Девушка тоже приветствует. Я не отвечаю. Я заворожен ее руками. Эта узкая ладонь… Где же я мог видеть ее?.. Я ее знаю. Откуда я ее знаю?

— Лиджев Аваджо, нам с Оливией пора откланяться, — чуть кашлянув и сведя кустистые брови к переносице, проговорил нервный Пьетер. — Процессия уже далеко ушла. Но я хочу уверить, что мы рады видеть вас у себя в любое время. А́ки ксара́м гила́м.

Оливия… Знакомое имя… Воспоминания вертятся на кончике языка… Вот эта пара уходит… Такая прекрасная девушка… Она обернется? Обернется?

Обернулась… В холодных, как утро гринтера [ 19: Гри́нтер — название месяца Друидского календаря, которое можно соотнести с «декабрем»], серых глазах между тонких льдинок плещется море слез. Вот одна покинула свое заточение и скользнула вниз по белой щеке.

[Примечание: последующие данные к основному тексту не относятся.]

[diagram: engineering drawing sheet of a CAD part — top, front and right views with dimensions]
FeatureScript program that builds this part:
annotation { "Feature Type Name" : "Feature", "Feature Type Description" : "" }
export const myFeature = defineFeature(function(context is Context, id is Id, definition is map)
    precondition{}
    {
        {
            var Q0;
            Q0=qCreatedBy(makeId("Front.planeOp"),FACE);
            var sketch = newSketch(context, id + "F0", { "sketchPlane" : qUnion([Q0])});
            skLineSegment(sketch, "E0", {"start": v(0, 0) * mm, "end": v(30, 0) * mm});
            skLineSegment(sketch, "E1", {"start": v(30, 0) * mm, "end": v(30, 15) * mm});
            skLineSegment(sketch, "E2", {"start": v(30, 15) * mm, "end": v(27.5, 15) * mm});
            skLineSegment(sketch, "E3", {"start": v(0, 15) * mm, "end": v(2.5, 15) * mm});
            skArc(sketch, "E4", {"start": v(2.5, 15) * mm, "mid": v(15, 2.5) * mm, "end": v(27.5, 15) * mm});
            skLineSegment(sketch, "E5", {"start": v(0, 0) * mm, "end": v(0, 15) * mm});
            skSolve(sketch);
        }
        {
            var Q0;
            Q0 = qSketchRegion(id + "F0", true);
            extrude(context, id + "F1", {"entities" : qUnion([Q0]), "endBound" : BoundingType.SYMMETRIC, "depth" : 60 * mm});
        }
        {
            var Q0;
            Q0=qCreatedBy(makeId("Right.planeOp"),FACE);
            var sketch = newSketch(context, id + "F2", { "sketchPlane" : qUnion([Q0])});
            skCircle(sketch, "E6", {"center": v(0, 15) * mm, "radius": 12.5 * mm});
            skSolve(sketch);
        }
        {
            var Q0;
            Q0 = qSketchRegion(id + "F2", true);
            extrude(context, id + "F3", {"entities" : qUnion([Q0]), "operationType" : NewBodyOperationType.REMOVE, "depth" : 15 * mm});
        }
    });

И тут же, откликаясь на зов мужа, она отвернулась. И больше я ее не увижу… Так она замужем!

Я ее люблю. Я ее оттолкнул, бросил, предал… Тогда… И теперь она принадлежит другому. Все кончено. Сперва ушла мать. Затем Авия. Митара. Оливия. Что еще у меня есть⁈ Кто остался? Ничего больше нет. Все ушло. Исчезло. Растворилось в тумане и пыли.

«Пáльта! Ты слишком далеко зашел в своем служении! Теперь ты принадлежишь Богине! Только Богине! Навсегда!»

— Нееееееет! — истошный крик вырывается из груди и, иссушившись, я падаю на колени посреди грязной площади. Волосы на голове шевелятся, там мысли, там голоса, там черви, срочно вырвать их! Одежда стесняет грудь, умаляет жажду, избавиться от нее, разорвать, уничтожить! Под пальцами трещит ткань, отлетают хлипкие пуговицы, в руках остаются клочки некогда золотых волос. Это невозможно. Это больно. Это неправильно. Что со мной? Где я? Кто я?